Prompt:
All pictures are to be dropped, and everything else in the data duplicated exactly.

Dataset section:
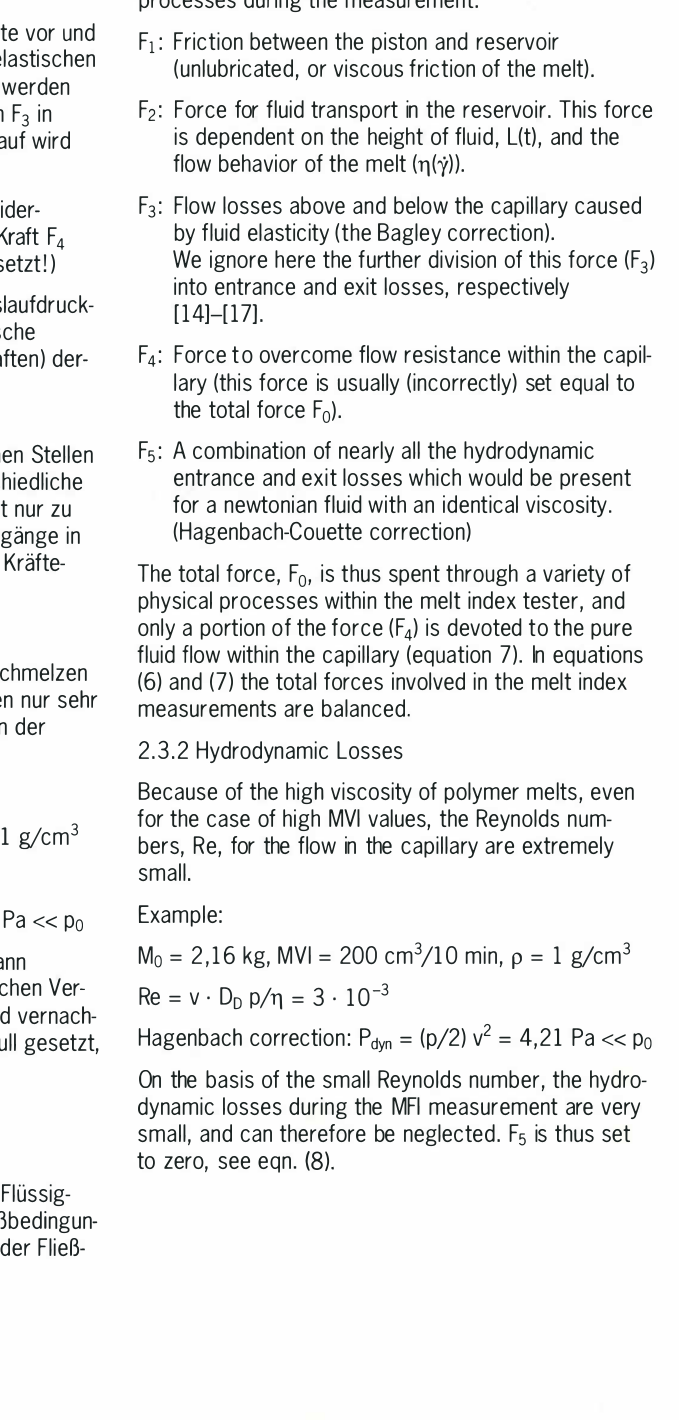
Schmelzindexpriifgeriites Fo= GesamtkrafVtotal force und Zusammenfassung der F 1 = Reibkraft zwischen Kolben wesentlichen Kriifte F; und Zylinderwand/ friction between the piston and reservoir Fig. 2: F 2 = Viskoser Verlust im Priifzylinder Sketch of the melt index viscous losses in the tester and summary of the test cylinder important forces F; F 3 = Oruckverlust aus den elastischen Fliissigkertseigenschaften flow losses caused by fluid elasticrty F 4 = Viskoser Druckvertust in der Oiise/viscous pressure loss in the capillary F 5 = Hydrodynamische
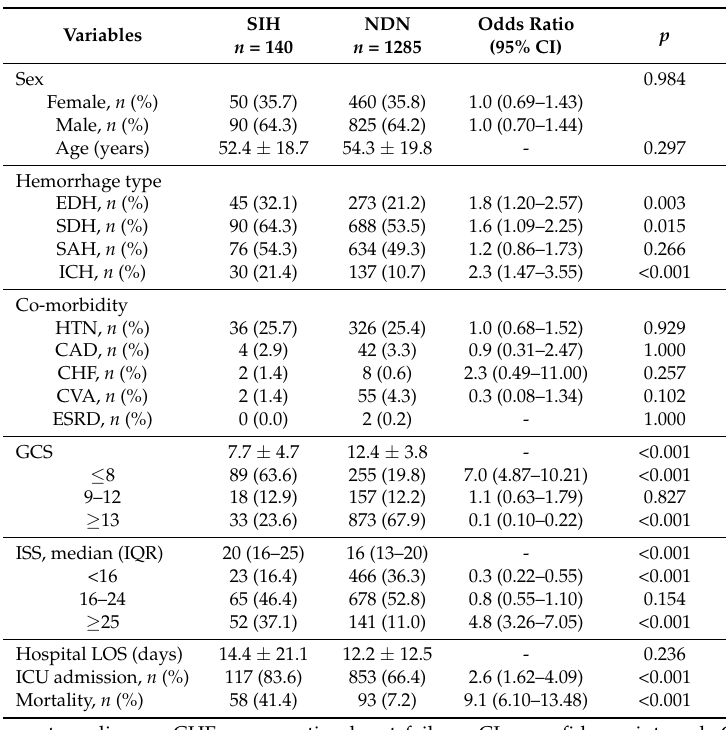
Table 1. Comparison of the characteristics and outcomes of the SIH and NDN groups of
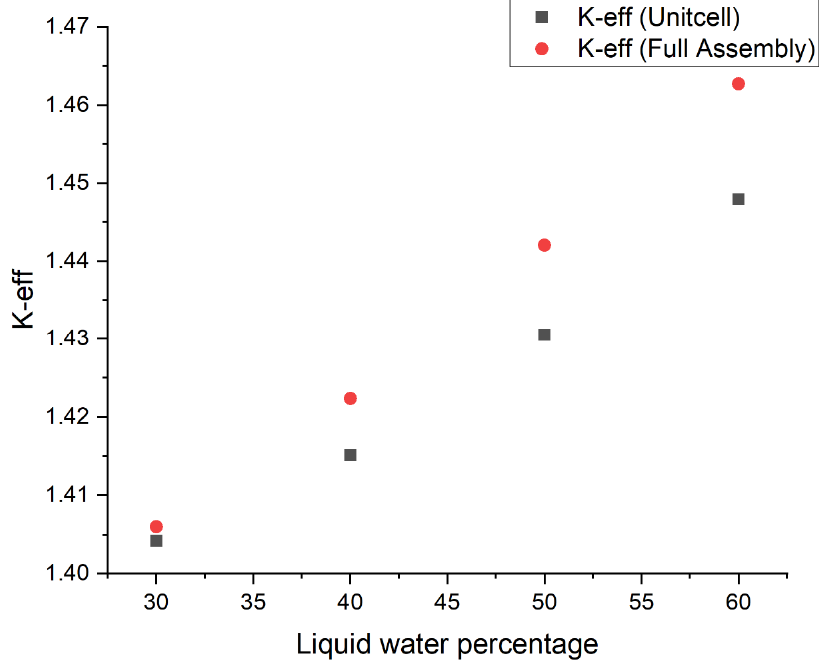
Figure 14. Effect of areas of increased moderation on the criticality of the radial model. At lower void fractions the effect is shown to be greater, up to a difference around 1000 pcm at the lowest void fraction of 60% water density.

Completed task:
Schmelzindexpriifgeriites Fo= GesamtkrafVtotal force und Zusammenfassung der F 1 = Reibkraft zwischen Kolben wesentlichen Kriifte F; und Zylinderwand/ friction between the piston and reservoir Fig. 2: F 2 = Viskoser Verlust im Priifzylinder Sketch of the melt index viscous losses in the tester and summary of the test cylinder important forces F; F 3 = Oruckverlust aus den elastischen Fliissigkertseigenschaften flow losses caused by fluid elasticrty F 4 = Viskoser Druckvertust in der Oiise/viscous pressure loss in the capillary F 5 = Hydrodynamische
Table 1. Comparison of the characteristics and outcomes of the SIH and NDN groups of
Figure 14. Effect of areas of increased moderation on the criticality of the radial model. At lower void fractions the effect is shown to be greater, up to a difference around 1000 pcm at the lowest void fraction of 60% water density.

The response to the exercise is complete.